Investment in net-zero projects like wind and solar farms have been hit harder by the higher cost of borrowing than more polluting alternatives, as they have higher upfront costs.
This provides an issue in green investment. Investors need an extra incentive to allocate funding into an area of the British industry that currently will not see substantial returns but will in the future.
Despite this, the battery energy storage market continues to do well, however risks becoming overcrowded which could see a drop in investment figures. To mitigate this, stacking value and optimisation will be a crucial component in maintaining attractive investment opportunities in battery energy storage, according to GridBeyond and Thrive Renewables in a white paper.
Despite significant commercial appetite for energy storage, more can be done to support strategic decision making and ensure maximum returns can be gained by investors on these assets.
The NEF report alternatively provides its own recommendations to support growing green investment in the renewable space.
This includes calling on the Bank of England to set up a secondary, lower interest rate via its existing Term Funding Scheme that protects vital green investments from rate hikes, boosts green activities, and reduces UK vulnerability to future energy price shocks.
As well as this, the new chancellor should give the Bank of England an annual target for boosting lending to green activities.
The final recommendation is for the Bank of England to set targets for how much commercial banks must lend to the green activities essential for reaching the UK’s net-zero targets.
Amidst the concerns over investment levels, Octopus Energy Group managed to raise US$550 million (£458.1 million) this year to bolster its Kraken energy tech platform and further drive renewables at scale.
Octopus said it would use the proceeds of the round to both improve on its Kraken platform, launched in 2019, and to invest in additional products and solutions that can “help solve the energy crisis and drive renewables at scale”.

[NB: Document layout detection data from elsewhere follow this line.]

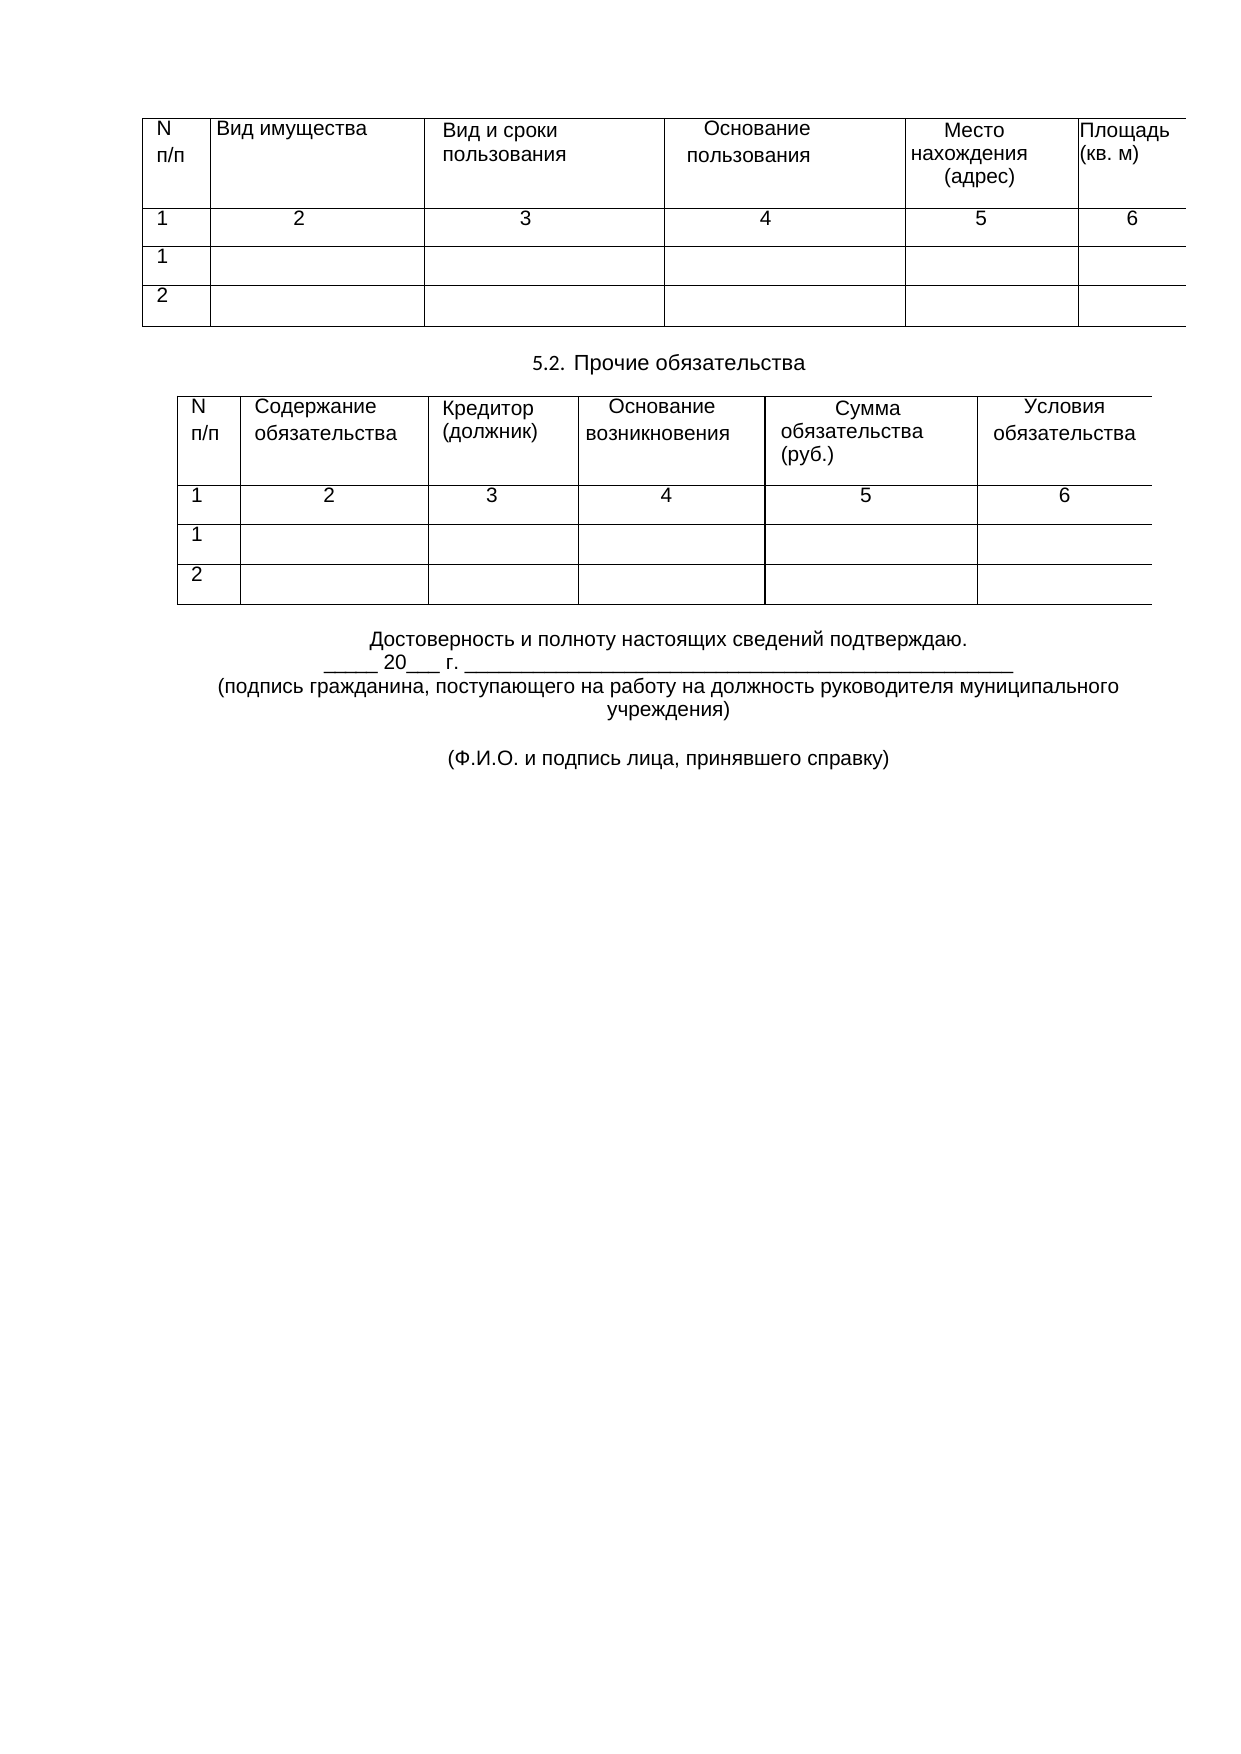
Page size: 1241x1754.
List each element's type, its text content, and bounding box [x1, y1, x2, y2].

table_header Кредитор (должник) [429, 397, 578, 484]
table_header Основание возникновения [579, 397, 764, 484]
table_header N п/п [143, 119, 210, 208]
table_cell 1 [178, 525, 240, 563]
table_cell 6 [1079, 209, 1186, 246]
table_cell 2 [211, 209, 424, 246]
table_cell [978, 525, 1152, 563]
table_cell 1 [143, 247, 210, 285]
table_cell [665, 286, 905, 326]
table_header Площадь (кв. м) [1079, 119, 1186, 208]
table_cell [906, 286, 1078, 326]
text 20 г. [186, 651, 1152, 674]
table_cell 5 [906, 209, 1078, 246]
table_cell [425, 286, 664, 326]
table_header Вид и сроки пользования [425, 119, 664, 208]
table_cell [241, 565, 428, 604]
table_cell [766, 525, 977, 563]
table_cell [1079, 247, 1186, 285]
table_header Место нахождения (адрес) [906, 119, 1078, 208]
table_cell 4 [665, 209, 905, 246]
text (Ф.И.О. и подпись лица, принявшего справку) [186, 749, 1152, 769]
table_cell [906, 247, 1078, 285]
table_cell [425, 247, 664, 285]
table_cell [579, 565, 764, 604]
table_cell [665, 247, 905, 285]
table_header Вид имущества [211, 119, 424, 208]
table_cell [978, 565, 1152, 604]
list Прочие обязательства [186, 353, 1152, 375]
table_cell 3 [429, 486, 578, 524]
table_cell [766, 565, 977, 604]
table_cell 3 [425, 209, 664, 246]
table_header Сумма обязательства (руб.) [766, 397, 977, 484]
table_cell 2 [241, 486, 428, 524]
table_cell 6 [978, 486, 1152, 524]
table_cell [429, 565, 578, 604]
table_header Основание пользования [665, 119, 905, 208]
text (подпись гражданина, поступающего на работу на должность руководителя муниципального учреждения) [186, 674, 1152, 721]
table_cell 2 [143, 286, 210, 326]
table_cell 2 [178, 565, 240, 604]
table_header N п/п [178, 397, 240, 484]
table_cell [429, 525, 578, 563]
table_cell [211, 247, 424, 285]
table_header Содержание обязательства [241, 397, 428, 484]
table_cell 4 [579, 486, 764, 524]
table_cell 1 [143, 209, 210, 246]
table_cell [579, 525, 764, 563]
text Достоверность и полноту настоящих сведений подтверждаю. [186, 627, 1152, 651]
table_cell [241, 525, 428, 563]
table_cell [211, 286, 424, 326]
table_header Условия обязательства [978, 397, 1152, 484]
table_cell 5 [766, 486, 977, 524]
table_cell 1 [178, 486, 240, 524]
table_cell [1079, 286, 1186, 326]
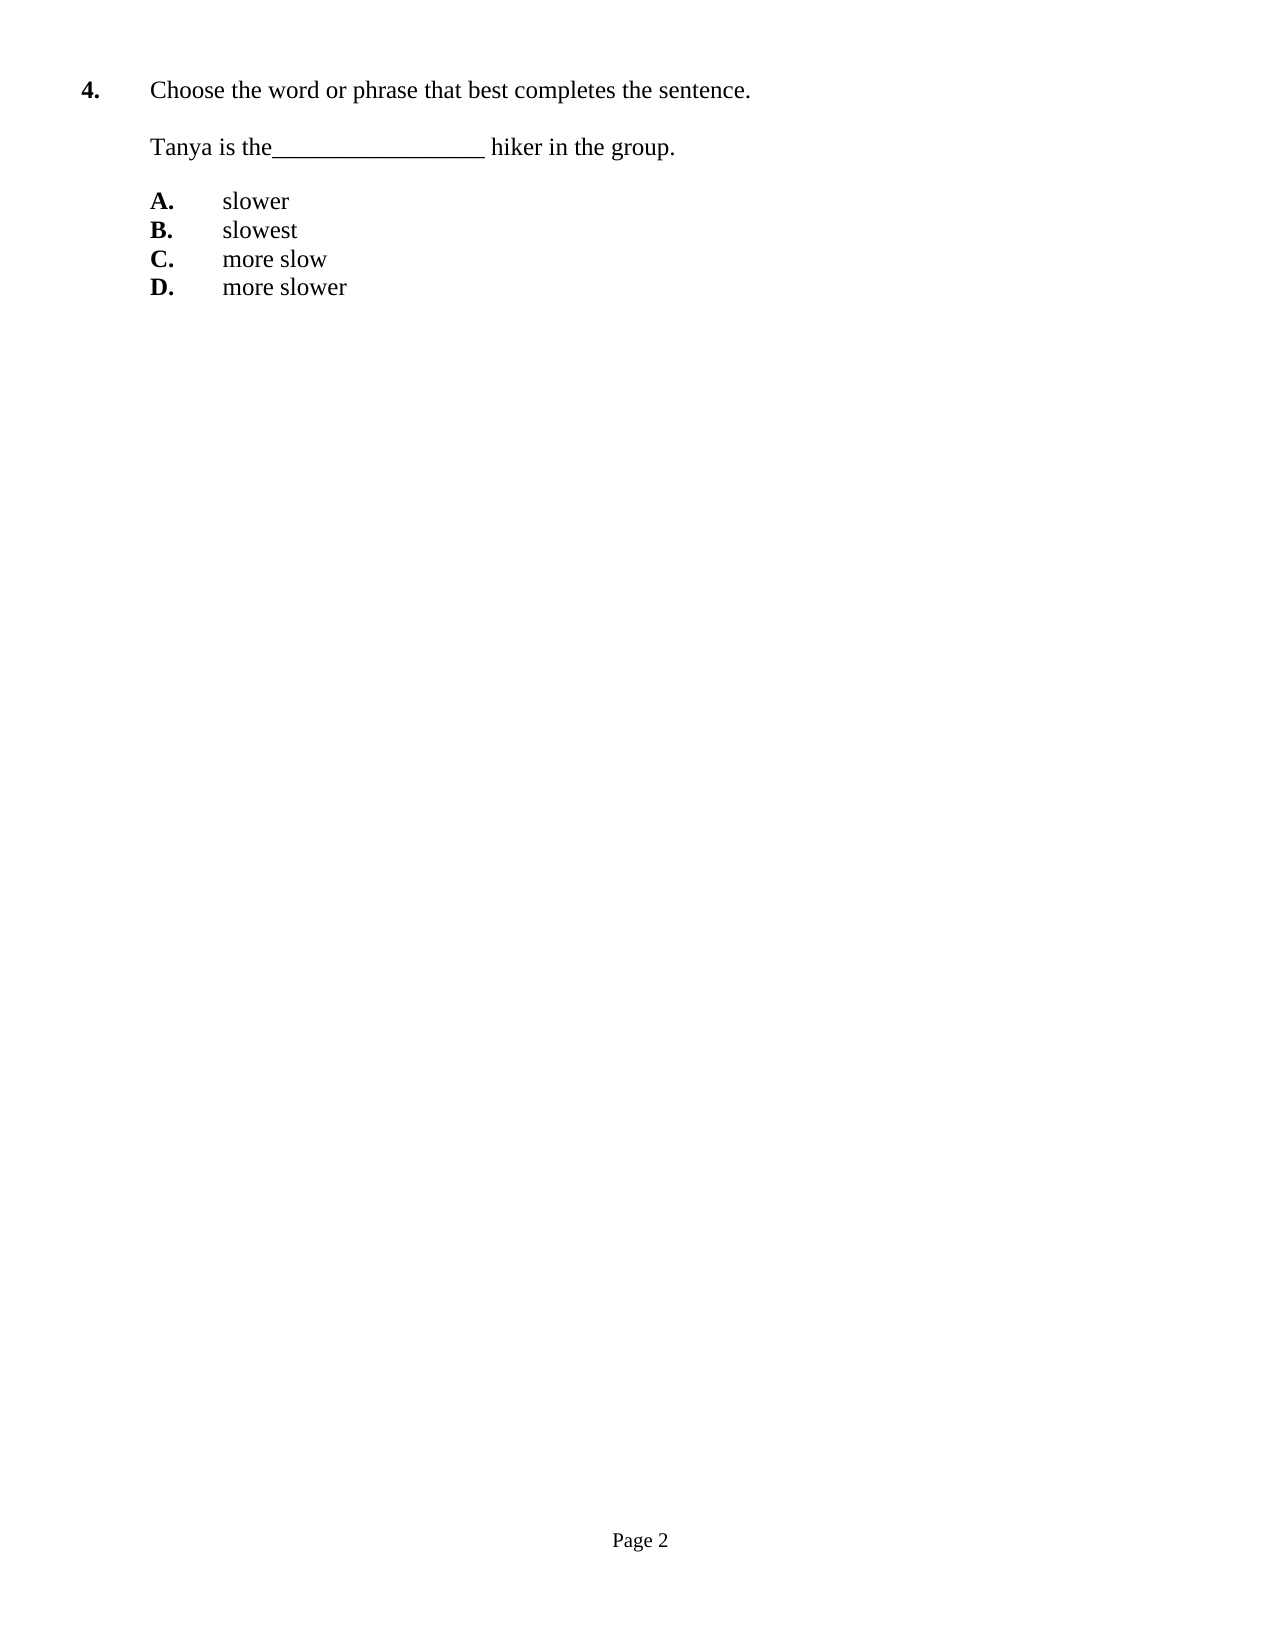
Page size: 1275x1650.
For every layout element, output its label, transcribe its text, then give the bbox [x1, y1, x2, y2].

text 4. Choose the word or phrase that best completes the sentence. Tanya is the_________________ hiker in the group. [75, 75, 1200, 161]
text D. more slower [75, 272, 1200, 301]
text A. slower [75, 186, 1200, 215]
text C. more slow [75, 244, 1200, 272]
text B. slowest [75, 215, 1200, 244]
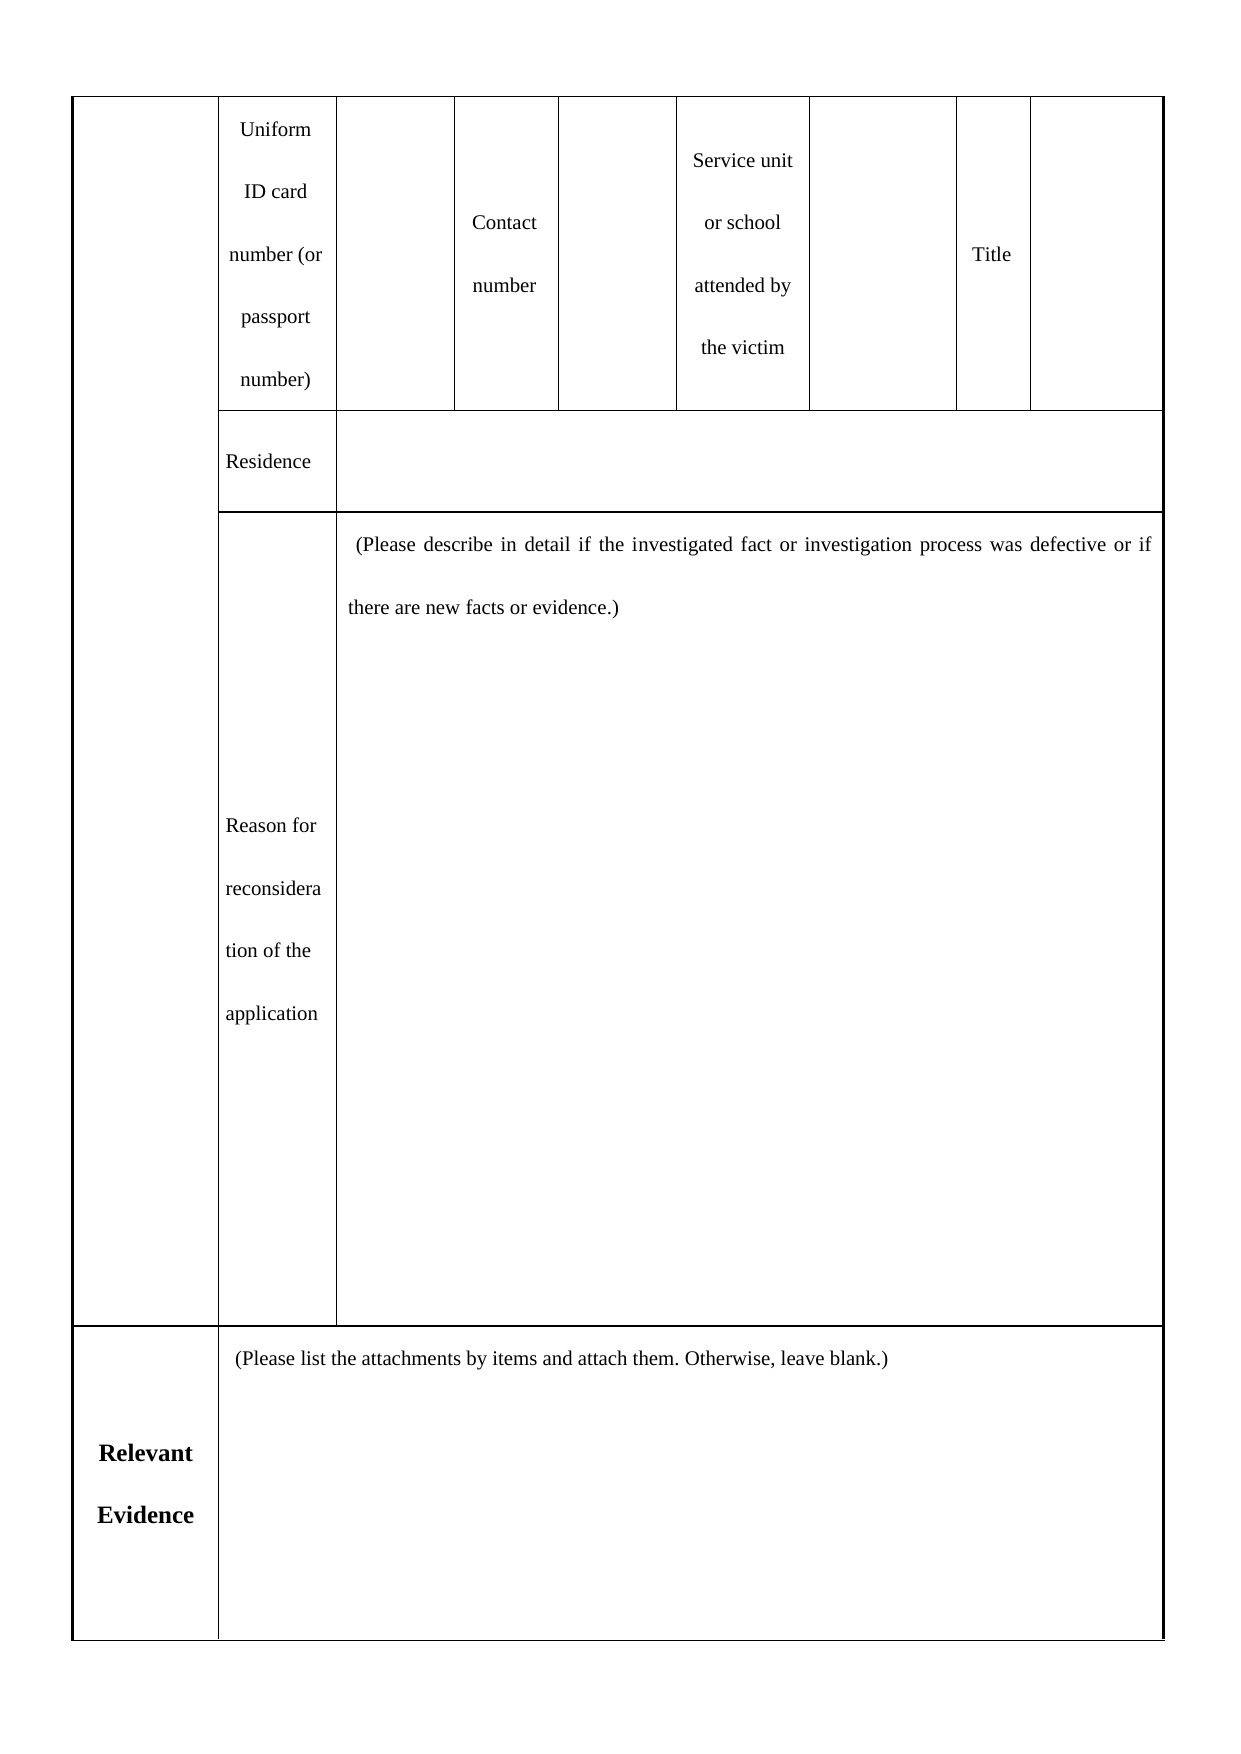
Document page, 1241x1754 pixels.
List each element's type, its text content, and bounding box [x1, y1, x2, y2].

table_cell [337, 97, 454, 410]
table_cell [1031, 97, 1162, 410]
table_cell Contact number [455, 97, 558, 410]
table_cell Uniform ID card number (or passport number) [219, 97, 336, 410]
table_cell [337, 411, 1162, 511]
table_cell Residence [219, 411, 336, 511]
table_cell Relevant Evidence [74, 1327, 218, 1639]
table_cell Service unit or school attended by the victim [677, 97, 809, 410]
table_cell Reason for reconsideration of the application [219, 513, 336, 1325]
table_cell (Please describe in detail if the investigated fact or investigation process was defective or if there are new facts or evidence.) [337, 513, 1162, 1325]
table_cell Title [957, 97, 1030, 410]
table_cell (Please list the attachments by items and attach them. Otherwise, leave blank.) [219, 1327, 1162, 1639]
table_cell [559, 97, 676, 410]
table_cell [810, 97, 956, 410]
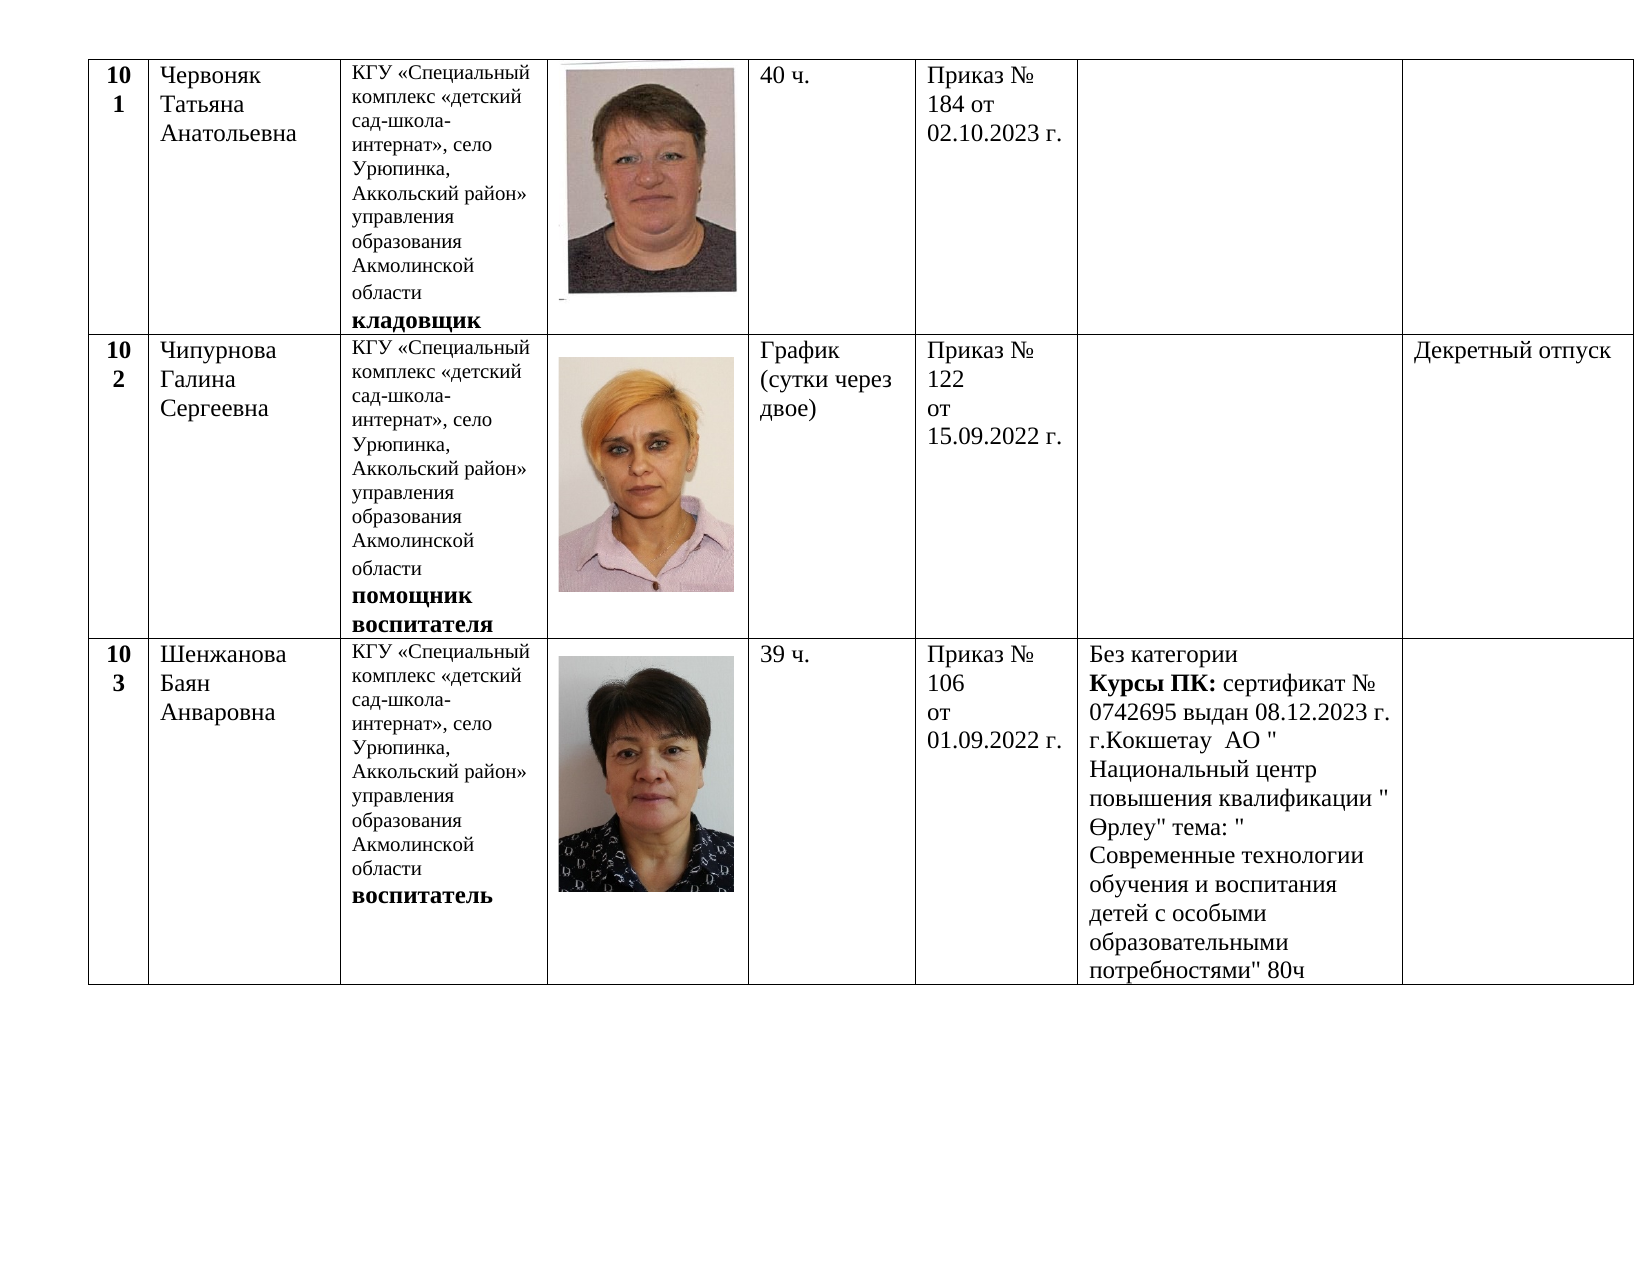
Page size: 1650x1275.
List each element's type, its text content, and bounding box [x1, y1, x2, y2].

table_cell КГУ «Специальный комплекс «детский сад-школа-интернат», село Урюпинка, Аккольский район» управления образования Акмолинской области кладовщик [341, 60, 547, 334]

On electric vehicle charging, which is cited as needing part of the £140 billion investment, Infracapital, the infrastructure equity investment arm of M&G Plc, invested £200 million into GRIDSERVE last month.
The funding is expected to help expand the electric vehicle infrastructure company’s Sun-to-Wheel model, which combines hybrid solar farms, its charging network of Electric Forecourts and Electric Hubs and the leasing of a wide range of the latest EVs.